## 2. Data preprocessing & exploration
In this phase, the goal is to transform raw text data into a structured, clean format suitable for machine learning, and to gain insights into the dataset's characteristics, potential biases, and important features.

For this task, the following tools will be used;
- `pandas` for data handling
- `nltk` for natural language processing
- `matplotlib` and `seaborn` for visualization

>Unlike the normal convention of importing all necessary packages at the top, in this notebook the required packages are imported where they are first used - once. 

### 2.1 Load dataset
The dataset is a CSV file with two columns: `text` - the input and `label` - the output or command class.

In this section, necessary NLTK data is downloaded in preparation for the next step.

In [None]:
import pandas as pd
from nltk.corpus import stopwords
from nltk.stem import WordNetLemmatizer
from nltk.tokenize import word_tokenize
import nltk
import re


# check if necessary nltk data exists otherwise download
nltk_data = [
    {"package": "corpora/stopwords", "name": "stopwords"},
    {"package": "tokenizers/punkt", "name": "punkt"},
    {"package": "corpora/wordnet", "name": "wordnet"},
    {"package": "corpora/omw-1.4", "name": "omw-1.4"},
]

for data in nltk_data:
    try:
        nltk.data.find(data['package'])
    except LookupError:
        nltk.download(data['name'])

# load the dataset
try:
    df = pd.read_csv("./data/dataset.csv")
    print("[dataset]: loaded successfully")
    print(f"[dataset]: initial shape: {df.shape}")
    print(df.head())
except FileNotFoundError:
    print("[dataset]: file not found")

### 2.2 Explore dataset
In this section, the distribution of the command classes is determined to help identify imbalanced classes that might require special handling (like oversampling, undersampling or class weighting). 

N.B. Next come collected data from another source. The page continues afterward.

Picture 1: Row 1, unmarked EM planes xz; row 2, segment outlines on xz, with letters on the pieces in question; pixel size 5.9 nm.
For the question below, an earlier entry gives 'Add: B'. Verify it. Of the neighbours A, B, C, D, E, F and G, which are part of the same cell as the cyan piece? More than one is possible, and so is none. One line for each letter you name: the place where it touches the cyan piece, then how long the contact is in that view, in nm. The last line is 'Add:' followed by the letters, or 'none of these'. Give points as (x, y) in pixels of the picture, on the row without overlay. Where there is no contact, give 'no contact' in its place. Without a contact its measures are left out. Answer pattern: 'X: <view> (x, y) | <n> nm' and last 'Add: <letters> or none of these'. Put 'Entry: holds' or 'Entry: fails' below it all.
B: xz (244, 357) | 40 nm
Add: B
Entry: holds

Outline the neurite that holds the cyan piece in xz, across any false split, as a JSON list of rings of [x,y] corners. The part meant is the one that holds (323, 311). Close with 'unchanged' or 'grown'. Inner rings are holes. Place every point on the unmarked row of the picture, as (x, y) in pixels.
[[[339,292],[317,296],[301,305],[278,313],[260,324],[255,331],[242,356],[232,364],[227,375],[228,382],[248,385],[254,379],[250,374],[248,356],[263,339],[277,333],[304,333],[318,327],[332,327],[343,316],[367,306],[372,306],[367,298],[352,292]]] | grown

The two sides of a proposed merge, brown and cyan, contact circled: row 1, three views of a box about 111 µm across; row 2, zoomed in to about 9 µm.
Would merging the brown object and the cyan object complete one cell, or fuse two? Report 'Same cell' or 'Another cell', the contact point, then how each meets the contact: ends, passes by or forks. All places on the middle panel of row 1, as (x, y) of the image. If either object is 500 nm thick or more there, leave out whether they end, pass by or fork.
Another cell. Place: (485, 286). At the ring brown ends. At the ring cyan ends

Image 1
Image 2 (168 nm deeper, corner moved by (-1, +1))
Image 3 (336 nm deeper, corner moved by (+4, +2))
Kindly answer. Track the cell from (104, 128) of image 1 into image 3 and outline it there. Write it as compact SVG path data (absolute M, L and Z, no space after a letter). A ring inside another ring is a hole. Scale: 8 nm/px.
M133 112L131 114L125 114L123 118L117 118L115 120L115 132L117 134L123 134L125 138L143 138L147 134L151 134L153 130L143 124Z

Since the dataset has equal samples for each class, there is little or no need for special handling. A class with fewer samples will be highly affected during training since the model might struggle to learn them effectively.

In [None]:
print("[dataset]: class distribution")
print(df['label'].value_counts())

In [None]:
import matplotlib.pyplot as plt
import seaborn as sns

plt.figure(figsize=(12,6))
sns.countplot(data=df, x="label")
plt.title('Distribution of Command Classes')
plt.xlabel('Command Class')
plt.ylabel('Number of Samples')
plt.xticks(rotation=45, ha='right')
plt.tight_layout()
plt.show()